¿Cómo podemos mantener la fe en Dios ante una devastación semejante, cuando la tierra nos traiciona llevándose a tantos entre sus temblores, expandiendo el sufrimiento por las calles del México querido? ¿Tiene sentido rezar cuando el Señor del mundo, quien ha hecho el planeta y es la esencia misma de la realidad, ha permitido esto?
Si Cristo ha vencido a la muerte, ¿por qué tanta muerte? Si nos ha dado la esperanza de una vida plena, ¿por qué tantas vidas quedan sepultadas bajo escombros sin conciencia, absurdos y estúpidos pedazos de acero y hormigón?

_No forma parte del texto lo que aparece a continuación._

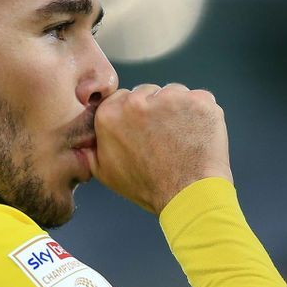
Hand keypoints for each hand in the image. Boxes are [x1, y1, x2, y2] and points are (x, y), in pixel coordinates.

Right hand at [88, 83, 232, 213]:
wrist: (187, 195)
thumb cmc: (147, 186)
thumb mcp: (104, 171)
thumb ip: (91, 146)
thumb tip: (85, 136)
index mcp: (110, 114)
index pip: (123, 98)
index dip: (135, 115)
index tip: (144, 131)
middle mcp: (137, 100)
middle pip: (148, 92)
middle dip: (156, 109)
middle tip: (163, 138)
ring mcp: (171, 98)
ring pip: (174, 93)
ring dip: (179, 110)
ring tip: (181, 139)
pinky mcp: (198, 100)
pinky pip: (200, 99)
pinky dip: (201, 114)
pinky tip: (197, 134)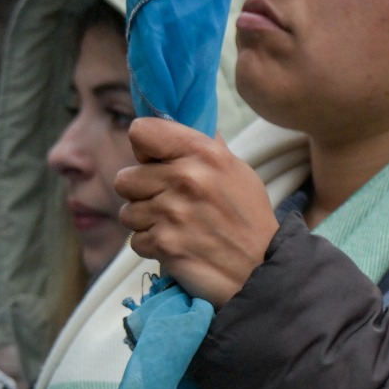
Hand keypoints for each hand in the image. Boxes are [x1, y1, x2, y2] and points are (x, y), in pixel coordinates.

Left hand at [117, 117, 277, 306]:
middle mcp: (186, 178)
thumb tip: (180, 120)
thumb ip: (204, 147)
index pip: (141, 131)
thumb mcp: (237, 171)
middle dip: (144, 194)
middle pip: (125, 178)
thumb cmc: (249, 218)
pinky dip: (153, 247)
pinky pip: (135, 241)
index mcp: (204, 153)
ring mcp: (172, 213)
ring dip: (147, 222)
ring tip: (177, 228)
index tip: (158, 163)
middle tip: (172, 204)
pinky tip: (179, 246)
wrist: (263, 269)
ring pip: (127, 212)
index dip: (146, 149)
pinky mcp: (164, 244)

Acaso no es un escándalo para el creyente, un escándalo definitivo y demoledor, que algo así pueda suceder, que Dios permita algo semejante.
Francisco, tras tener noticia del suceso y de su terrible alcance, nos pidió a todos que eleváramos plegarias para que el Señor acogiera en su seno “a los que han perdido la vida” y para que reconforte “a los heridos y a todos los damnificados”. Mas cuando nos arrodillamos ante el Crucifijo y lo miramos suplicantes, ¿no sentimos un grito en nuestra garganta, el deseo casi imparable de preguntar: “por qué”?

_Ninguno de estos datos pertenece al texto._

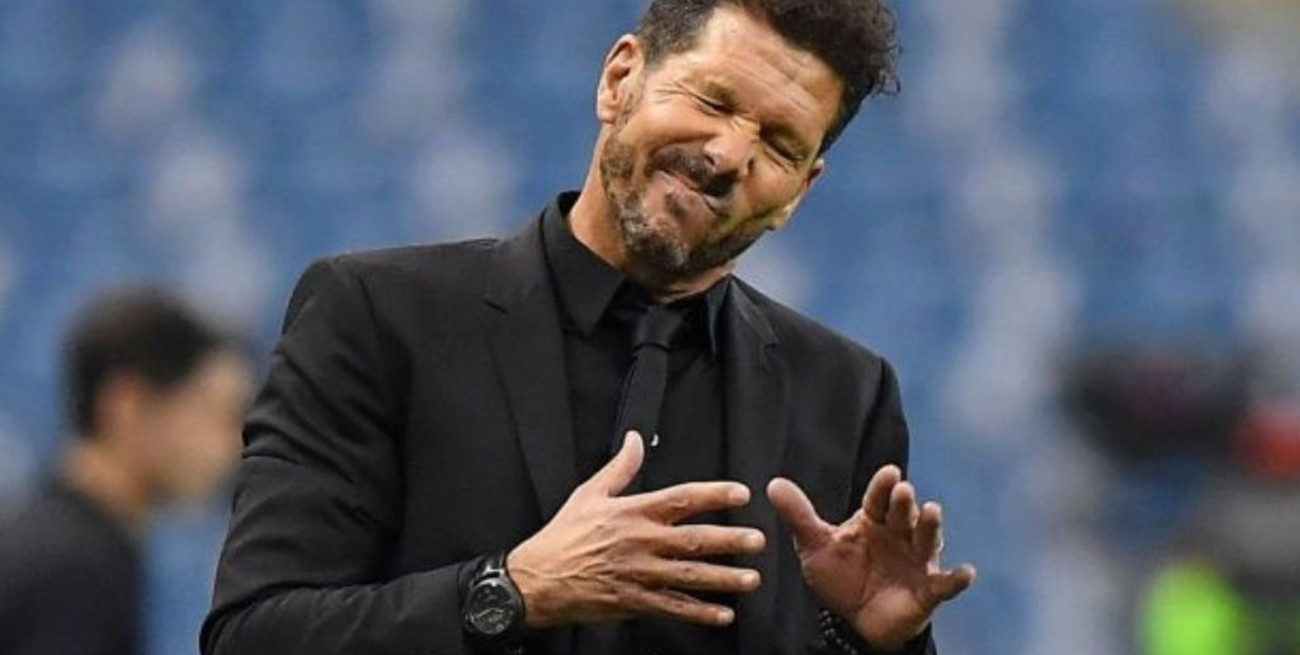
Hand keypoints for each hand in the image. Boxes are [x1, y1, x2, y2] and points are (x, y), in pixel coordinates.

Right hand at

No hay nada más humano que mantener estas preguntas ante nuestros ojos y no censurarlas ni dejarlas de lado. El propio Cristo ante la prueba de la Cruz pidió al Padre que, si podía ser, le librara de tal trance. Pero no lo hizo. Cristo tuvo que enfrentarse a la muerte y vencerla, y nosotros hemos de seguirle por el mismo camino.
Dios no ha querido que los hombres en general, ni los cristianos en particular, quedemos libres de los avatares del dolor, del sufrimiento y de la mortalidad. No esperemos que nos sonría especialmente la fortuna ni que el viento sople siempre las velas en la dirección que nosotros creemos conveniente. Tenemos que levantar la vista y encontrarnos con el mal, con los estertores de la naturaleza y con el pecado propio y ajeno.
Sin embargo, el cristiano puede esperar que se cumpla una promesa: la compañía de Cristo, que no nos quita de delante las pruebas que nos esperan, pero está a nuestro lado cuando las afrontamos. Es el amor victorioso presente en la vida lo que hace que ésta merezca la pena, y en toda circunstancia.